In a civilized society, there are social mores that exist as a form of self-regulation and self-governance. These mores (pronounced as “morays”) are accepted traditional customs and usages of a particular social group; these are common moral attitudes that are realized internally by each individual as the common recognition of agreed upon rights and wrongs.
And then there are taboos – a taboo is a vehement prohibition of an action based on the belief that such behavior is either too sacred or too accursed for ordinary individuals to undertake, under threat of supernatural punishment.
Today, it seems that there is something in the papers and online every day that indicates that there are those in our society hell bent on attacking the very social mores that hold American society together. They are doing this via engaging in taboos that serve to subvert the very foundational idea of self-regulation that our system of governance is built upon.
High school teachers having sex with underage students, college coaches and priests molesting children, groups like the National Man-Boy Love Association and other groups seeking to normalize pedophilia, a Duke college student turning to making porn movies to pay tuition while terming it “empowering” and yes, even the mainstreaming of lesbian, gay, bisexual and transgender lifestyles are all examples of former taboos that are currently in play (I make no personal judgment about practitioners of the LGBT variety other than these behaviors are traditionally viewed as “taboos”).
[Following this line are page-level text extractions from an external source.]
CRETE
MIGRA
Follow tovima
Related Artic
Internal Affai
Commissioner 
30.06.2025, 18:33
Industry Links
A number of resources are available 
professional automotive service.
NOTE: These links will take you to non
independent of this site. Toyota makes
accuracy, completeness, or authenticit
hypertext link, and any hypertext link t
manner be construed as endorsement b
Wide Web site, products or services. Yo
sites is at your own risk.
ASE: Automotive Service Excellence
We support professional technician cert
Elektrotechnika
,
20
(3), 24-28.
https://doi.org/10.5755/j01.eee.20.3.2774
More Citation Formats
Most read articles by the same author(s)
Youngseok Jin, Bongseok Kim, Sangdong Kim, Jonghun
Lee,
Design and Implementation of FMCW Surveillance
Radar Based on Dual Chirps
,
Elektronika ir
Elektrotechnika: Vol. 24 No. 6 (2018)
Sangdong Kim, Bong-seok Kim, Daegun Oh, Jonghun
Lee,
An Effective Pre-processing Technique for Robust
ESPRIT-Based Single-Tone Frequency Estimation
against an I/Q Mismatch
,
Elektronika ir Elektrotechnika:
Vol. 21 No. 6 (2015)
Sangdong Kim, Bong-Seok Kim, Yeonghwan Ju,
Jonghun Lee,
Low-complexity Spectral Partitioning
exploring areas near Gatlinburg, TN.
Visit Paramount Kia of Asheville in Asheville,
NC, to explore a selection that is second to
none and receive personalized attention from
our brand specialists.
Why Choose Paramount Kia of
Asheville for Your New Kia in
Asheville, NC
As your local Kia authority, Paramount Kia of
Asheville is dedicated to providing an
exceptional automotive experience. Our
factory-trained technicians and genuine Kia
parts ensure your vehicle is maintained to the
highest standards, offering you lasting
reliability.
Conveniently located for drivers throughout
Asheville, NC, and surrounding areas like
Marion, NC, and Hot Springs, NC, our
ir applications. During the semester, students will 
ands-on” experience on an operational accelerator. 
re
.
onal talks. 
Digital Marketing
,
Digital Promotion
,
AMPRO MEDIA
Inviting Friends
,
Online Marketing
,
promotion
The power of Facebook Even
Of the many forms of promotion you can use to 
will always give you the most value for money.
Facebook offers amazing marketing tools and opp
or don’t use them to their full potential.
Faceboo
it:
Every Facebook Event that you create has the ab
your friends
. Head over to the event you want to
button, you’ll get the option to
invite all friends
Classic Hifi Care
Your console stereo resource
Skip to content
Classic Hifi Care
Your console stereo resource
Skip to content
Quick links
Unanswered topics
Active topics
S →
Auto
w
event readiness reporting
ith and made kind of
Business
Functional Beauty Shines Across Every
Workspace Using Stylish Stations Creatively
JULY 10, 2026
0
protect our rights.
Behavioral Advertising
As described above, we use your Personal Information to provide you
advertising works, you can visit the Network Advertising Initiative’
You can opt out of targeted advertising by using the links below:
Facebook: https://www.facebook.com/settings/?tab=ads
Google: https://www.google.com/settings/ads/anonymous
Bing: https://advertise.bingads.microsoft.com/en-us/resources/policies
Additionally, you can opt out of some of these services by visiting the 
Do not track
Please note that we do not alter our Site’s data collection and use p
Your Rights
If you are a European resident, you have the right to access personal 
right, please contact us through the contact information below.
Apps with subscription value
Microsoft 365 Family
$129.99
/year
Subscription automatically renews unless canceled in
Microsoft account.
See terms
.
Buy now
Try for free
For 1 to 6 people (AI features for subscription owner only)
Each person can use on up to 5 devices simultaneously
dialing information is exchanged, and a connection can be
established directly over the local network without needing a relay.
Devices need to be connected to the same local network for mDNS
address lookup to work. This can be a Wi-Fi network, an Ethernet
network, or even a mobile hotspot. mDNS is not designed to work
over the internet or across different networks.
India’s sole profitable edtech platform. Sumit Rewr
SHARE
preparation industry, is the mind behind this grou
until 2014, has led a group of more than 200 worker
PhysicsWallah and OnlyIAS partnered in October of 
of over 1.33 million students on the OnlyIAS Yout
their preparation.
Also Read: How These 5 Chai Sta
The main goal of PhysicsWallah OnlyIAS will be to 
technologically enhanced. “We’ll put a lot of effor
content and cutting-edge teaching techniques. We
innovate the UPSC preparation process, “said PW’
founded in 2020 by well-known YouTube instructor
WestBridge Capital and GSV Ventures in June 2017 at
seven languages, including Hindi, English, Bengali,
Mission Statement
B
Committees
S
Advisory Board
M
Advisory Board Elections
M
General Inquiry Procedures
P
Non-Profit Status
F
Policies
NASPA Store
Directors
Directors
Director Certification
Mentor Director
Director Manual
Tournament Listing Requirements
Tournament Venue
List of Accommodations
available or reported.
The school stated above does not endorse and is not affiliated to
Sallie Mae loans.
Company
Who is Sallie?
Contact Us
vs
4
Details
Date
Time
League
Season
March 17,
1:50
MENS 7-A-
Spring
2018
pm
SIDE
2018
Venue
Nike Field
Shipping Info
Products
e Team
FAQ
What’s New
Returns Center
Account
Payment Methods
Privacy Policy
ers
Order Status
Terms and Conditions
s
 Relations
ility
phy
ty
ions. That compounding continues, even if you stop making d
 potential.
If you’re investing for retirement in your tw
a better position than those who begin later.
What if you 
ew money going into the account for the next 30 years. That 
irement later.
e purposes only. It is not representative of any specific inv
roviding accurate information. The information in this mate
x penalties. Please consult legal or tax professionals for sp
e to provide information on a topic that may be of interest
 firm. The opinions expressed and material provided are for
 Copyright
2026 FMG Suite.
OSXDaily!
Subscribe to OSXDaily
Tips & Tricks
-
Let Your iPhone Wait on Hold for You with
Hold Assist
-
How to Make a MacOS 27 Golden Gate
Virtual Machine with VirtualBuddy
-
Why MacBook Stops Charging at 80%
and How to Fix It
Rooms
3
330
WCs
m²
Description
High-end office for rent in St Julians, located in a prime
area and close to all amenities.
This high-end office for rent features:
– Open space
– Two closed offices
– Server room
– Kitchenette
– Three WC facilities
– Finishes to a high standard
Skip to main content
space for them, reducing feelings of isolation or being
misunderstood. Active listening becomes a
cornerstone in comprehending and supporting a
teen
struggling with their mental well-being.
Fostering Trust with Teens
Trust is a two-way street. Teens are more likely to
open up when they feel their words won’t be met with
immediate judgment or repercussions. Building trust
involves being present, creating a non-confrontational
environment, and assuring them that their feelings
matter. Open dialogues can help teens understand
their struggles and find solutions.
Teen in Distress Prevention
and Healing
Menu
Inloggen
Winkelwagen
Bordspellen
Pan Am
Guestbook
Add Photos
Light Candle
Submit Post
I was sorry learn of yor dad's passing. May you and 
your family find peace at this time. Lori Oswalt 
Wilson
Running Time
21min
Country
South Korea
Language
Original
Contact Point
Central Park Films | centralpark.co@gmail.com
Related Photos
As many have pointed out, politics follows culture. If we accept this as a fact, then we must also accept that government is a reflection of the culture.
If an independent and free society decides that a certain behavior is counter to its best interests, it can self-correct through peer pressure and the transference of learned behaviors from one generation to another. This certainly does not prevent individuals within the society from acting on taboos, it does provide for the majority of the society who disagree with them to voluntarily opt out.
A complicating issue is introduced when government, acting on behalf of minorities who engage in such taboos, institutionalize acceptance and protection of those taboos through enshrinement in law. In doing so, the self-correction that would be capable by society at large is negated and instead of being marginalized, these behaviors become part of the basis for the next generation of the society.
Cultures can certainly decay on their own but as they descend the ladder into a pit of corruption, government acts like a one-way lock that prevents them from climbing back up the rungs to the light.
Edward Gibbon, the author of “The History of the Decline and Fall of the Roman Empire” wrote:
”The five marks of the Roman decaying culture:
- Concern with displaying affluence instead of building wealth;
- Obsession with sex and perversions of sex;
- Art becomes freakish and sensationalistic instead of creative and original;
- Widening disparity between very rich and very poor;
- Increased demand to live off the state.”
The first volume of Gibbon’s work was published in 1776, the same year of America’s Declaration of Independence, yet the parallels between Rome and the decay of modern western civilizations are uncanny – their presence are also undeniable and incontrovertible.
History is a cruel mistress, doling out harsh punishment for ignoring her. While we may believe ourselves to be above history, I can assure you that thousands of years of recorded history show that we are not.
Freedom doesn’t mean that we have carte blanche to act on every base desire. While freedom is the power or right to act, speak, or think as one wants without hindrance or restraint, what we actually seek is liberty or the state of being free within society from oppressive restrictions imposed by authority on one’s way of life, behavior, or political views.
The design of our country as identified by the Declaration of Independence and the U.S. Constitution is the definition of true liberty – and the possibility of future generations to that liberty is being eliminated through cultural decadence, immorality and amorality.
We must have a moral basis for the prevention of corruption or we risk losing liberty.
Edmund Burke once wrote:
“Among a people generally corrupt, liberty cannot long exist.”
Burke was right. Just ask the Romans.